• Data section:

^^^^^^^^^^^^^^^^

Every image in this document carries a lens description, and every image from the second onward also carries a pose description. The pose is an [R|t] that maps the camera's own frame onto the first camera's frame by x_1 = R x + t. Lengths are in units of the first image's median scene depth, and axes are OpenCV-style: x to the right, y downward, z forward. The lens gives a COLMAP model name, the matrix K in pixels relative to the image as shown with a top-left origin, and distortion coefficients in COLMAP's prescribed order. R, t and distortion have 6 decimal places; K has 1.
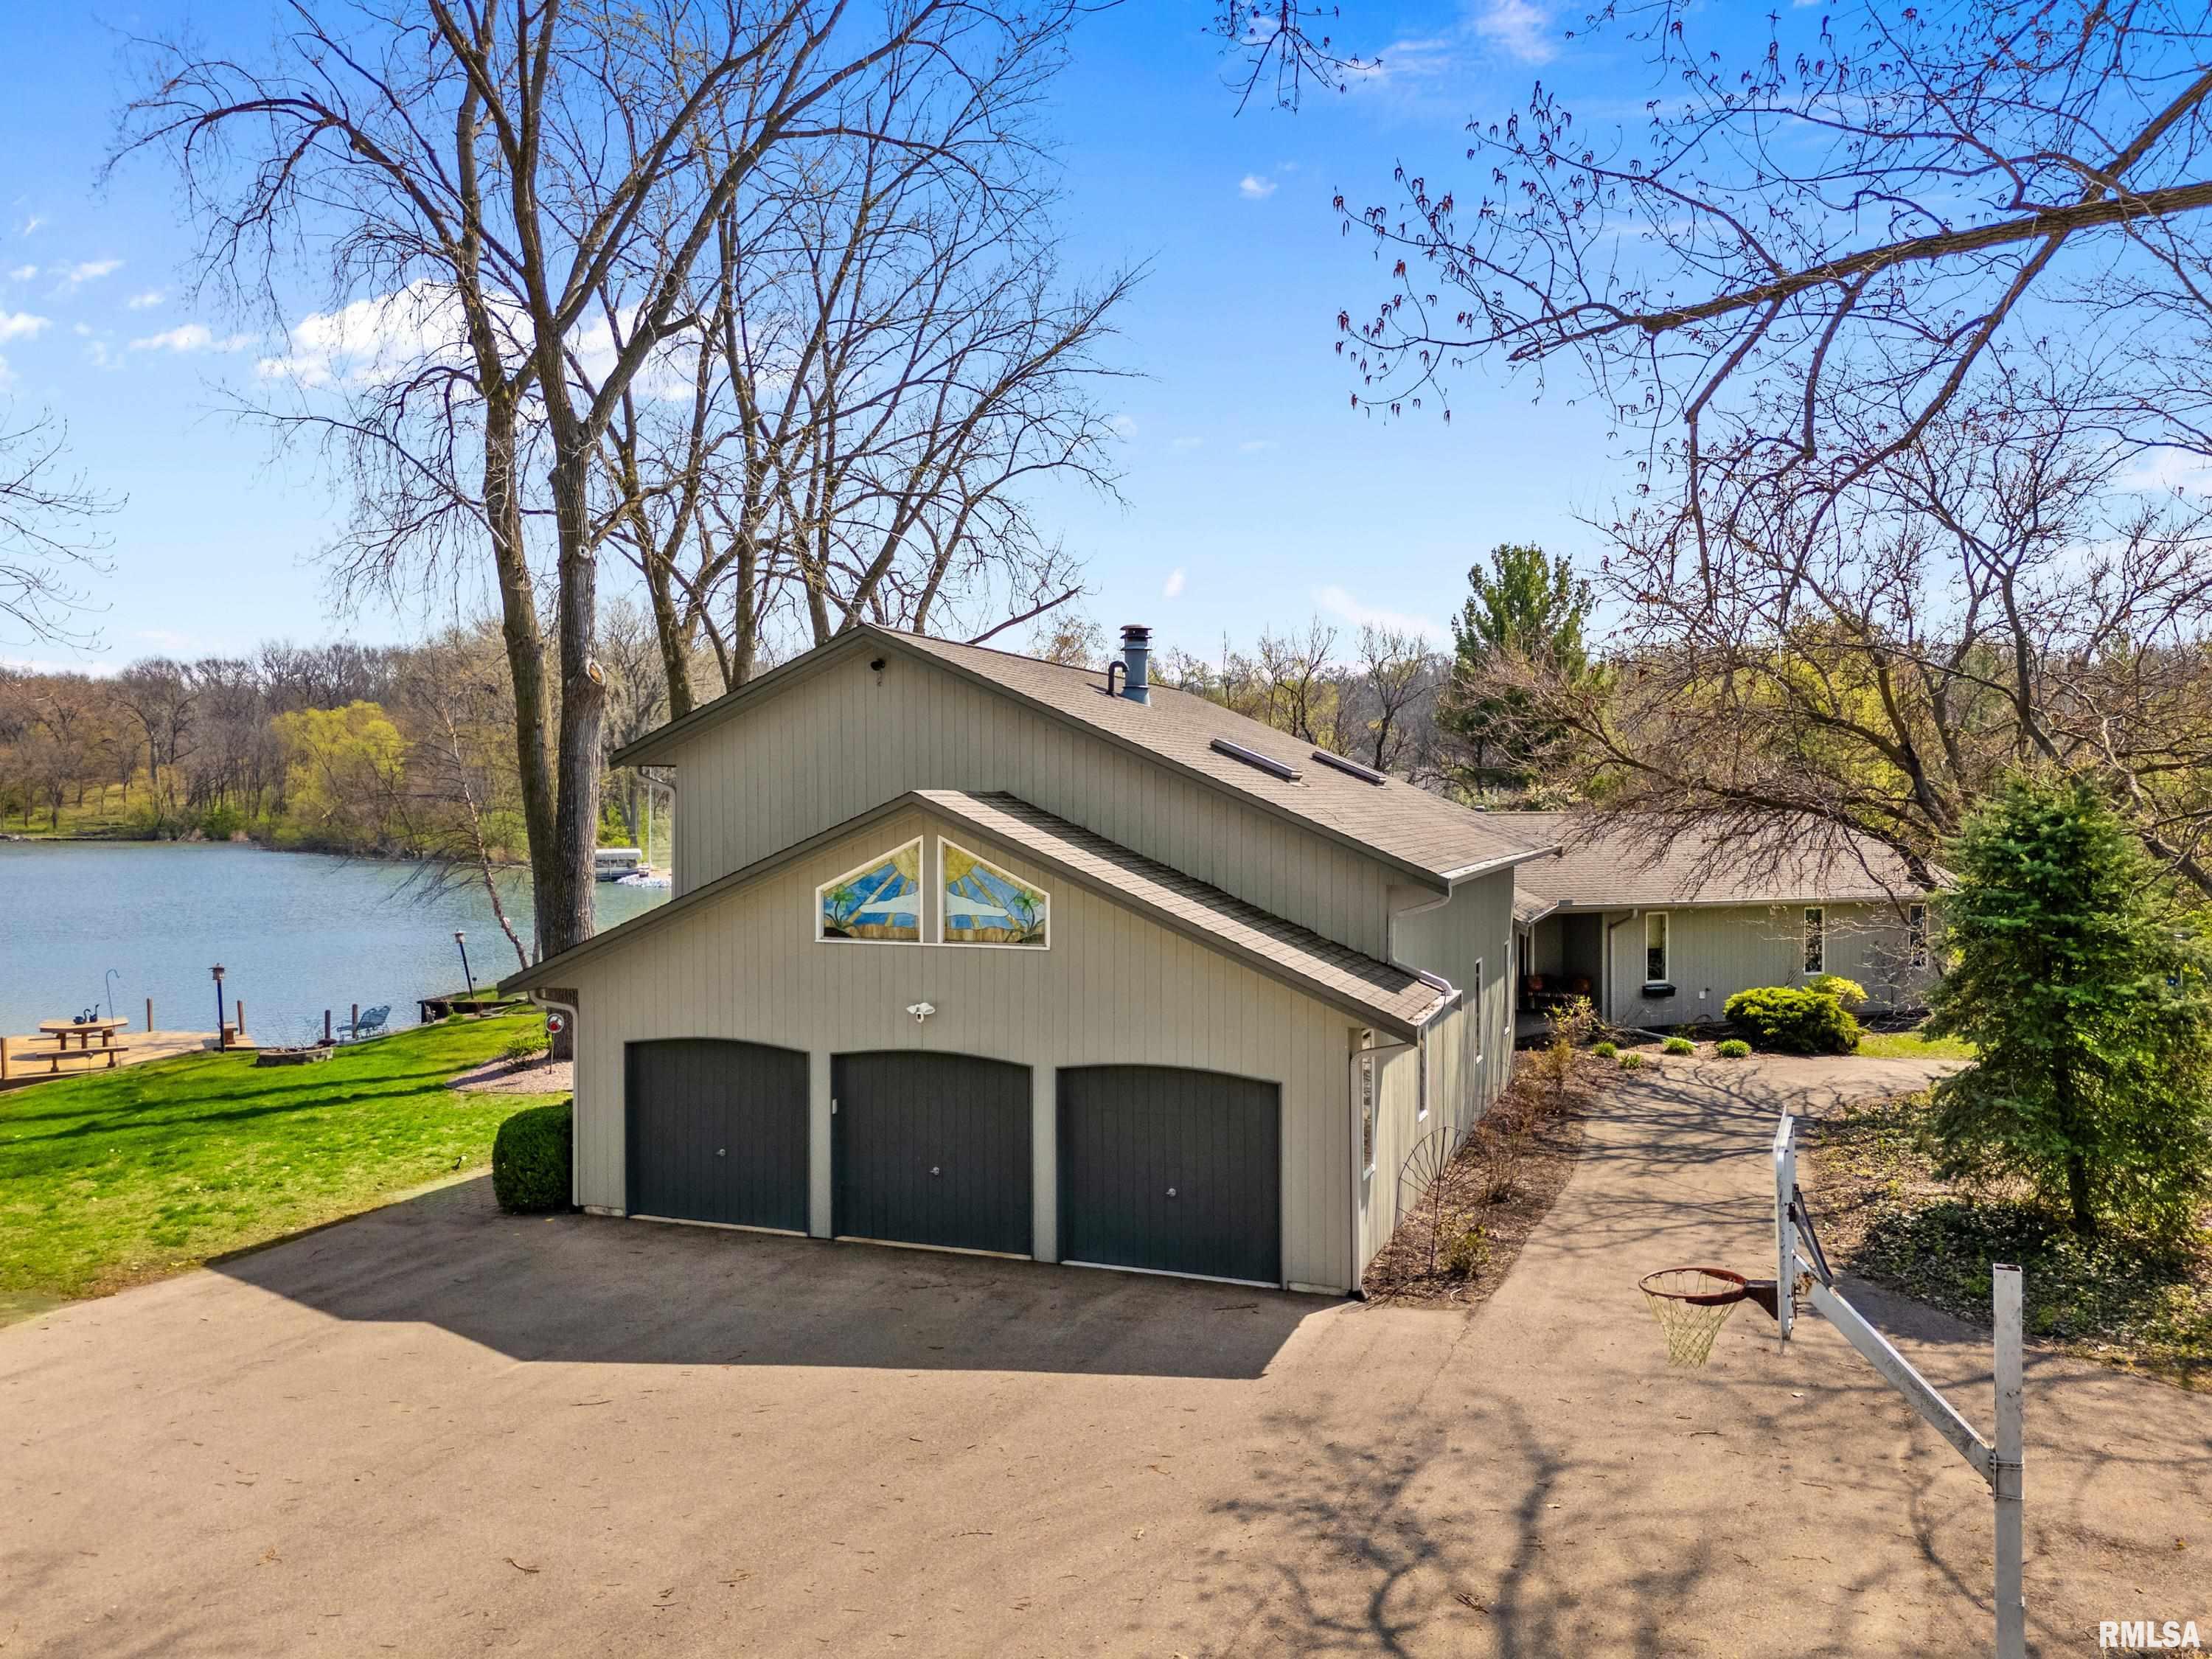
lens RADIAL K [[1688.7, 0, 1106.0], [0, 1688.7, 829.5], [0, 0, 1]] dist [0.055719, -0.009602]
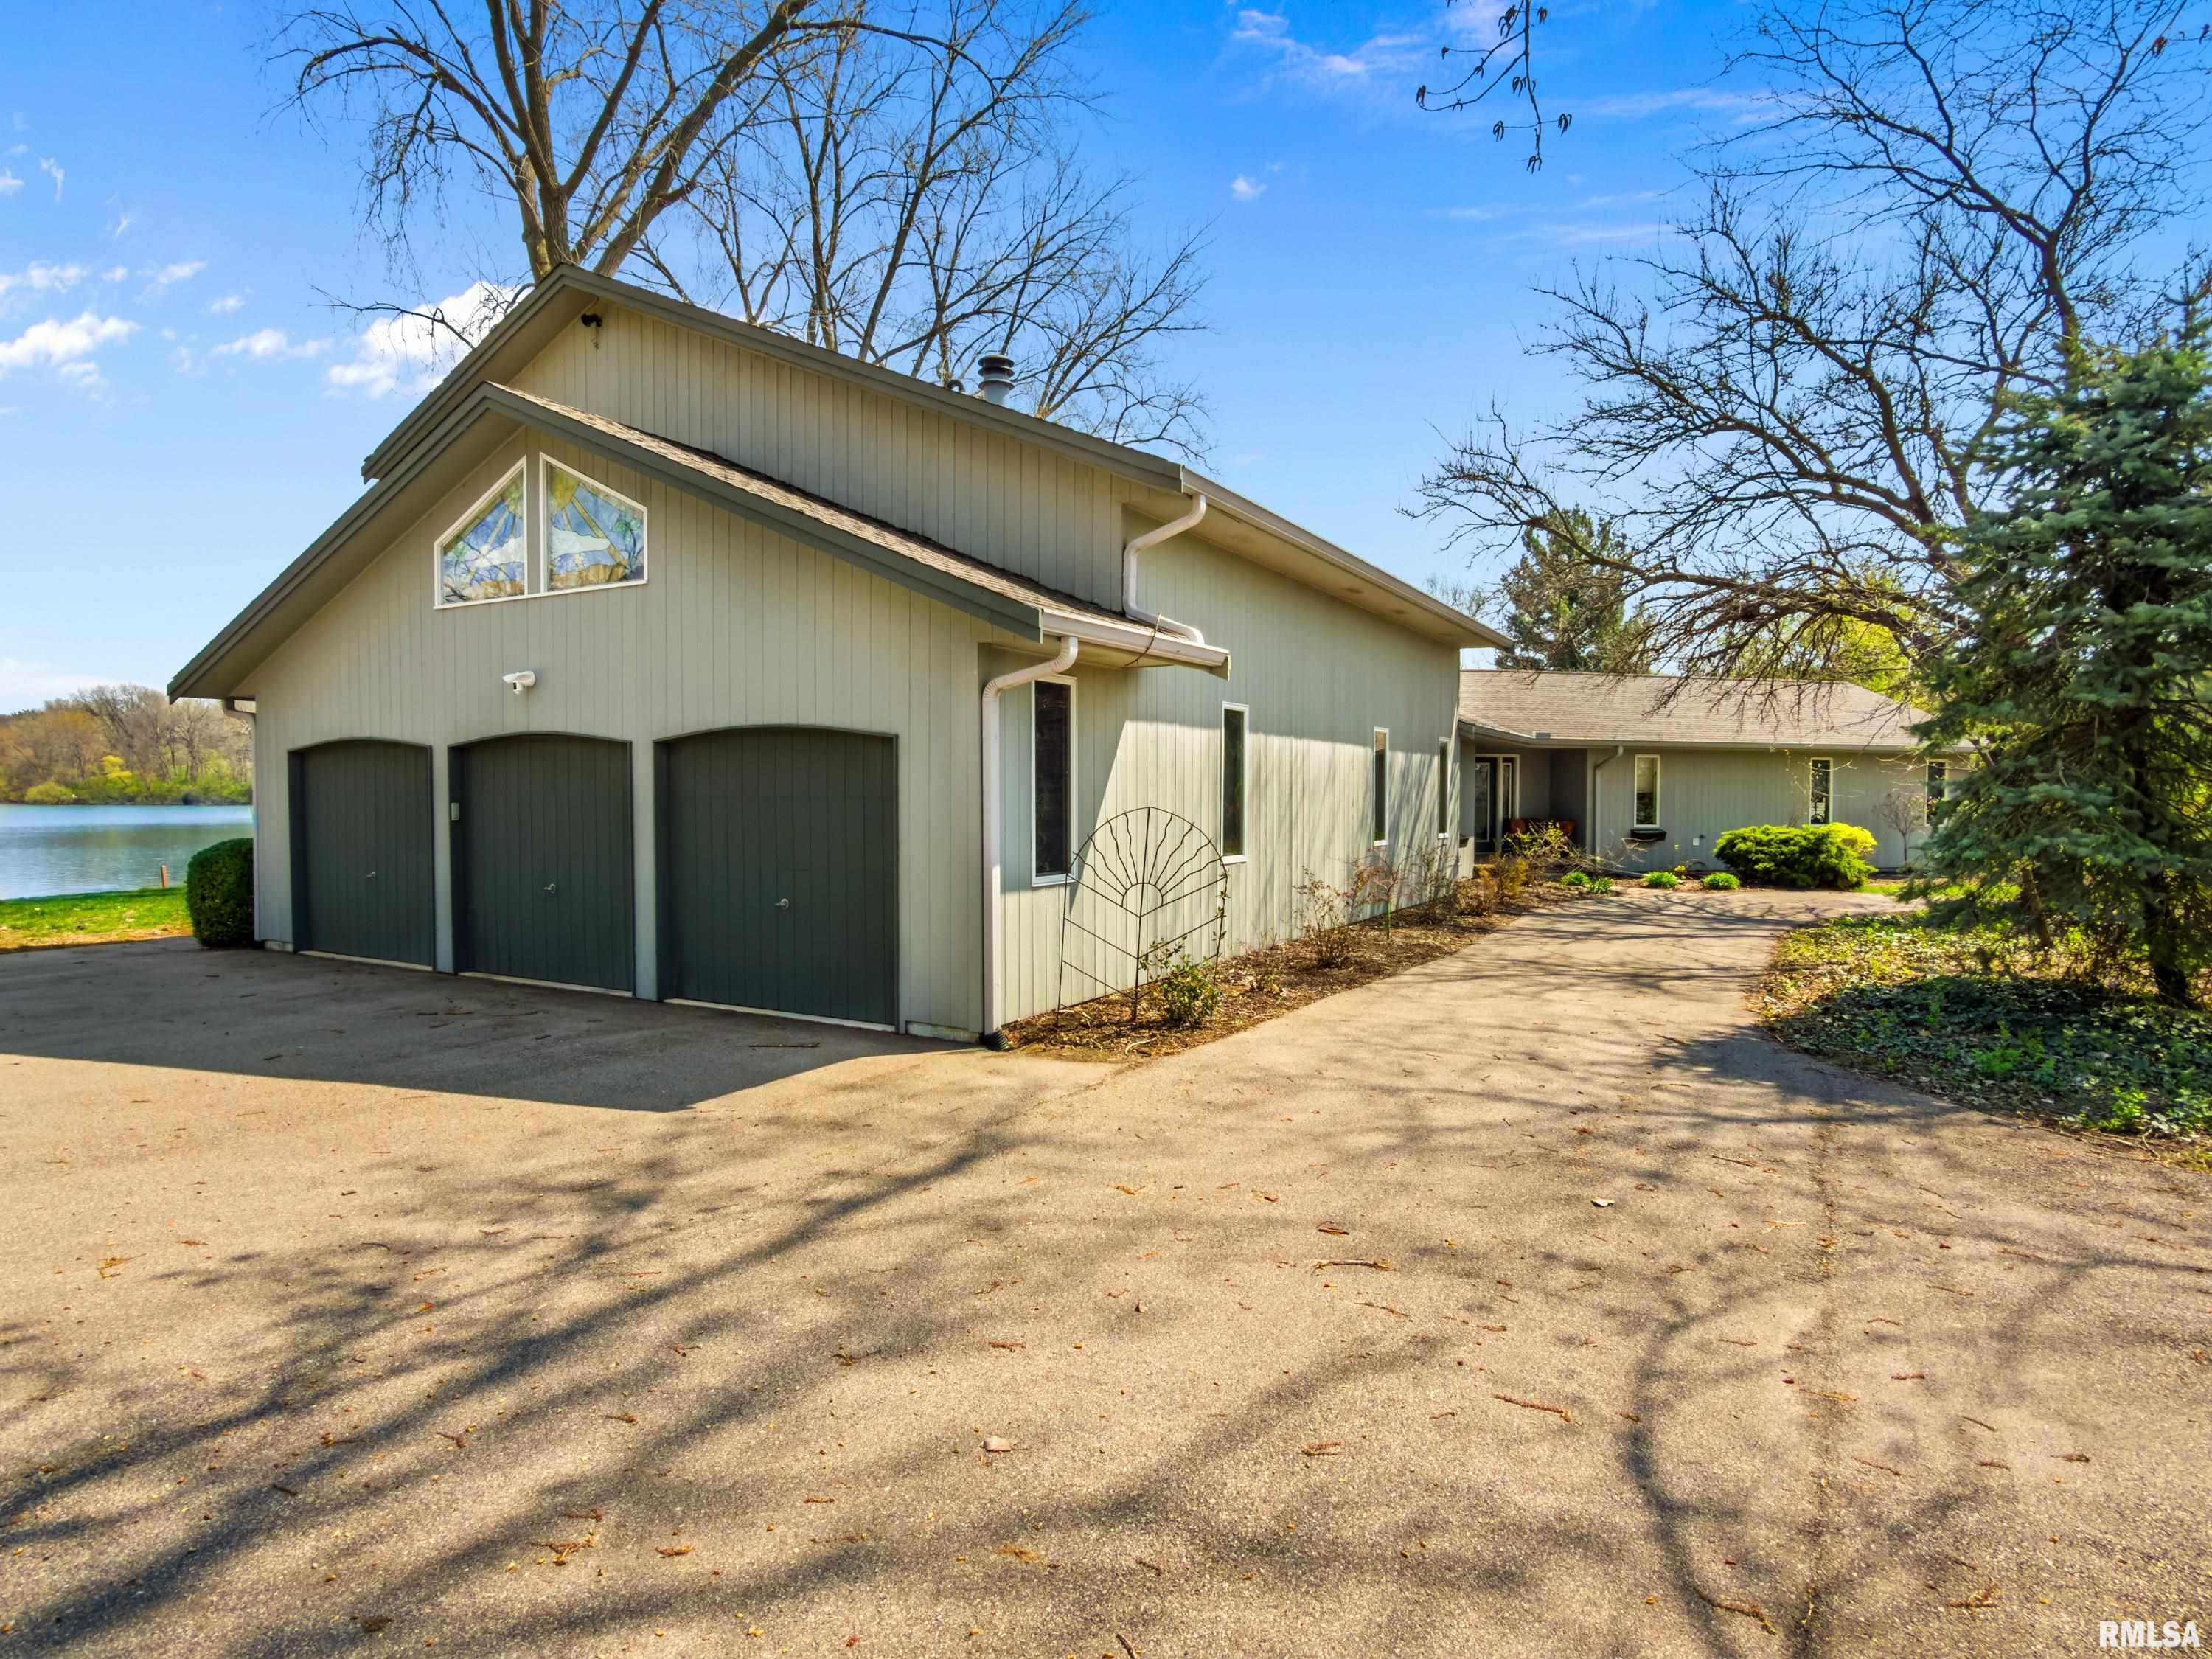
lens RADIAL K [[1219.3, 0, 1094.1], [0, 1219.3, 830.5], [0, 0, 1]] dist [0.021902, -0.016424]
pose [[0.986626, 0.006715, -0.162861, 0.131917], [-0.004533, 0.999895, 0.013764, 0.090720], [0.162936, -0.012841, 0.986553, 0.261341]]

^^^^^^^^^^^^^^^^

• Exercise aim:
Your output must reproduce the material above in full, with no pictures.

• Solution below:
Every image in this document carries a lens description, and every image from the second onward also carries a pose description. The pose is an [R|t] that maps the camera's own frame onto the first camera's frame by x_1 = R x + t. Lengths are in units of the first image's median scene depth, and axes are OpenCV-style: x to the right, y downward, z forward. The lens gives a COLMAP model name, the matrix K in pixels relative to the image as shown with a top-left origin, and distortion coefficients in COLMAP's prescribed order. R, t and distortion have 6 decimal places; K has 1.
lens RADIAL K [[1688.7, 0, 1106.0], [0, 1688.7, 829.5], [0, 0, 1]] dist [0.055719, -0.009602]
lens RADIAL K [[1219.3, 0, 1094.1], [0, 1219.3, 830.5], [0, 0, 1]] dist [0.021902, -0.016424]
pose [[0.986626, 0.006715, -0.162861, 0.131917], [-0.004533, 0.999895, 0.013764, 0.090720], [0.162936, -0.012841, 0.986553, 0.261341]]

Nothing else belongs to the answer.